Research shortcomings

One shortcoming of this study is that some intraoperative cemented venous leaks travelled distally with the blood flow and were therefore not detected on postoperative vertebral CT, which led to the speculation that the incidence of postoperative paravertebral venous leaks might be higher. Another shortcoming is that 3D-printed guides require a certain cost, and this study, because of research funding, can reduce some of the patients’ medical costs, which need to be evaluated for use in patients with poor financial ability.

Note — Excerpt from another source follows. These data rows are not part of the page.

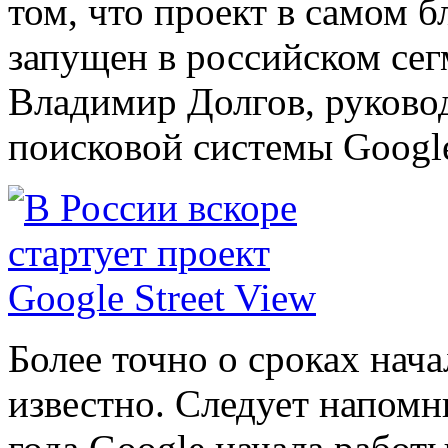
том, что проект в самом
запущен в российском сег
Владимир Долгов, руково
поисковой системы Googl
Более точно о сроках нача
известно. Следует напомни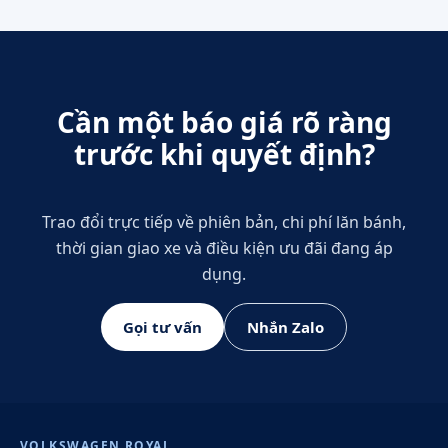
Cần một báo giá rõ ràng
trước khi quyết định?
Trao đổi trực tiếp về phiên bản, chi phí lăn bánh,
thời gian giao xe và điều kiện ưu đãi đang áp
dụng.
Gọi tư vấn
Nhắn Zalo
VOLKSWAGEN ROYAL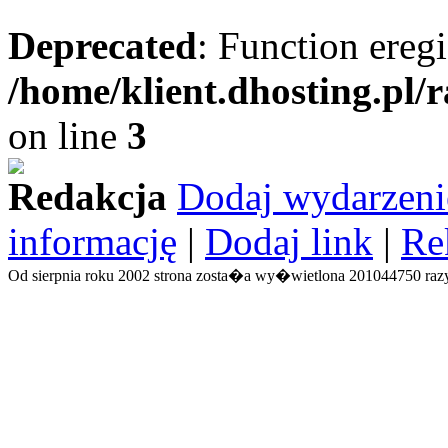
Deprecated
: Function eregi
/home/klient.dhosting.pl/
on line
3
Redakcja
Dodaj wydarzeni
informację
|
Dodaj link
|
Re
Od sierpnia roku 2002 strona zosta�a wy�wietlona 201044750 razy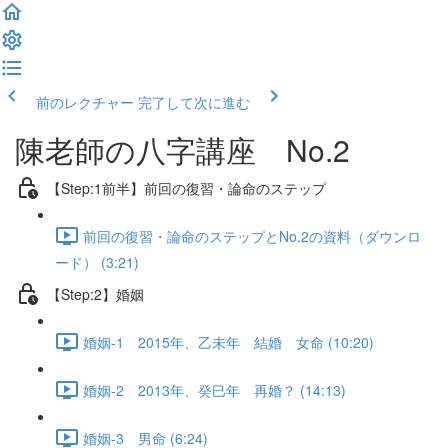
前のレクチャー
完了して次に進む
陳老師の八字講座 No.2
【Step:1前半】前回の復習・論命のステップ
前回の復習・論命のステップとNo.2の資料（ダウンロ
ード） (3:21)
【Step:2】婚姻
婚姻-1 2015年、乙未年 結婚 女命 (10:20)
婚姻-2 2013年、癸巳年 再婚？ (14:13)
婚姻-3 男命 (6:24)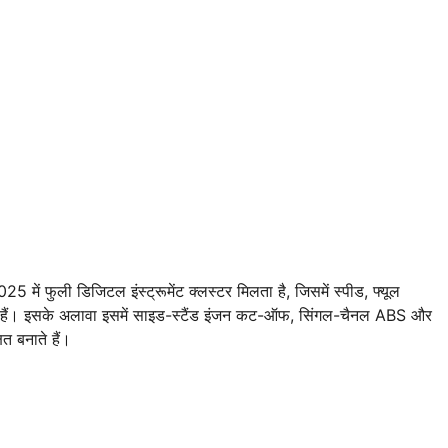
ें फुली डिजिटल इंस्ट्रूमेंट क्लस्टर मिलता है, जिसमें स्पीड, फ्यूल
ी हैं। इसके अलावा इसमें साइड-स्टैंड इंजन कट-ऑफ, सिंगल-चैनल ABS और
ित बनाते हैं।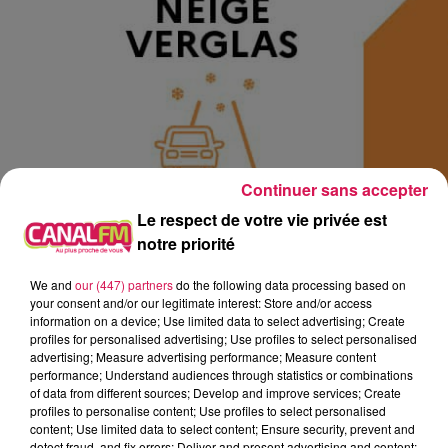
Continuer sans accepter
Le respect de votre vie privée est
notre priorité
We and
our (447) partners
do the following data processing based on
your consent and/or our legitimate interest: Store and/or access
information on a device; Use limited data to select advertising; Create
profiles for personalised advertising; Use profiles to select personalised
advertising; Measure advertising performance; Measure content
performance; Understand audiences through statistics or combinations
of data from different sources; Develop and improve services; Create
profiles to personalise content; Use profiles to select personalised
À L'ANTENNE
content; Use limited data to select content; Ensure security, prevent and
detect fraud, and fix errors; Deliver and present advertising and content;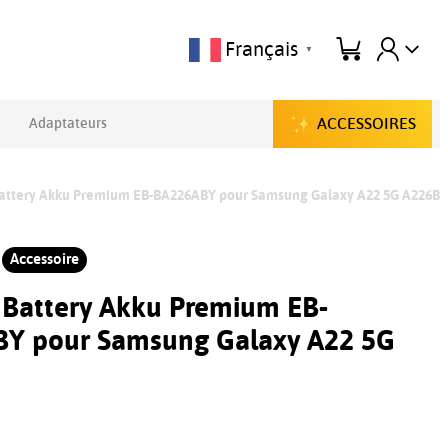
Français
▼
ACCESSOIRES
Adaptateurs
Battery Akku Premium EB-BA226ABY pour Samsung Galaxy A22 5G A226B
Accessoire
e Battery Akku Premium EB-
Y pour Samsung Galaxy A22 5G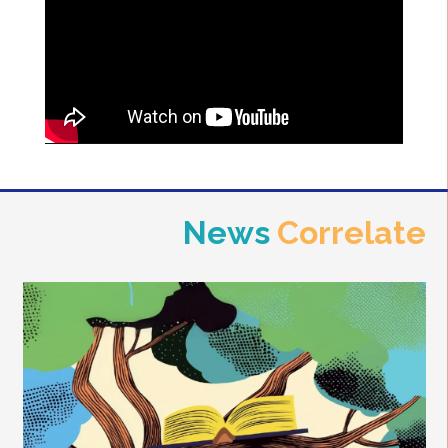
News
Correlate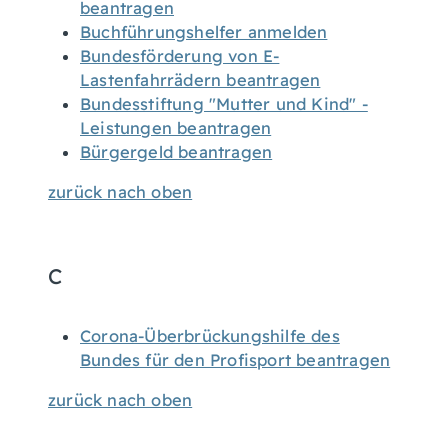
beantragen
Buchführungshelfer anmelden
Bundesförderung von E-
Lastenfahrrädern beantragen
Bundesstiftung "Mutter und Kind" -
Leistungen beantragen
Bürgergeld beantragen
zurück nach oben
C
Corona-Überbrückungshilfe des
Bundes für den Profisport beantragen
zurück nach oben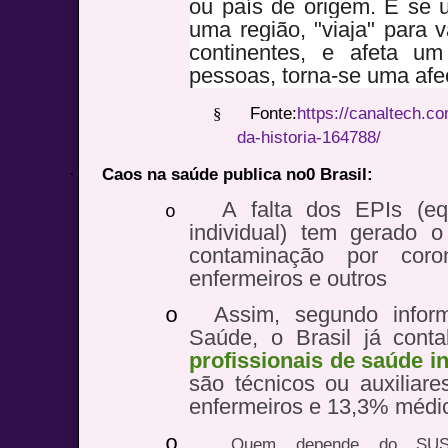
ou país de origem. E se u
uma região, "viaja" para vá
continentes, e afeta u
pessoas, torna-se uma af
§
Fonte:
https://canaltech.c
da-historia-164788/
·
Caos na saúde publica no0 Brasil:
A falta dos EPIs (e
o
individual) tem gerado
contaminação por coro
enfermeiros e outros
Assim, segundo infor
o
Saúde, o Brasil já conta
profissionais de saúde i
são técnicos ou auxilia
enfermeiros e 13,3% médi
o
Quem depende do S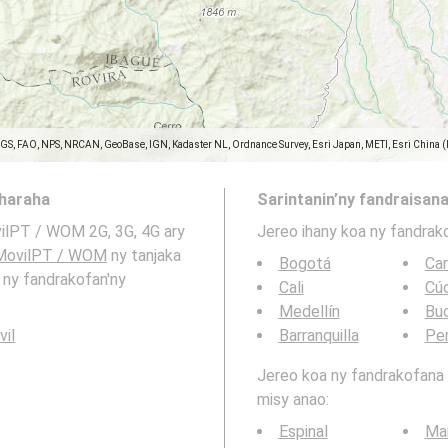
SGS, FAO, NPS, NRCAN, GeoBase, IGN, Kadaster NL, Ordnance Survey, Esri Japan, METI, Esri China 
aharaha
Sarintanin’ny fandraisana
vilPT / WOM 2G, 3G, 4G ary
Jereo ihany koa ny fandrak
MovilPT / WOM
ny tanjaka
Bogotá
Ca
y ny fandrakofan'ny
Cali
Cú
Medellín
Bu
vil
Barranquilla
Per
Jereo koa ny fandrakofana t
misy anao:
Espinal
Mar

A final shortcoming of this study is that the study only included 1-month postoperative imaging data and lacked longer-term follow-up results, so it is not known whether there were differences in long-term complications between the 2 groups.

Conclusion

Both 3D printing guide plate-guided modified unilateral puncture PVP and conventional unilateral puncture PVP have good results in the treatment of OVCF. Compared to conventional unilateral puncture PVP, the 3D printing guide-guided modified unilateral puncture PVP has the advantages of shorter operation time, fewer fluoroscopies, and better distribution of bone cement. Due to the better cement distribution and lower PSBCV/VV% in the 3D printing guide plate-guided modified unilateral puncture PVP, it plays an important role in preventing cement leakage into the paravertebral veins.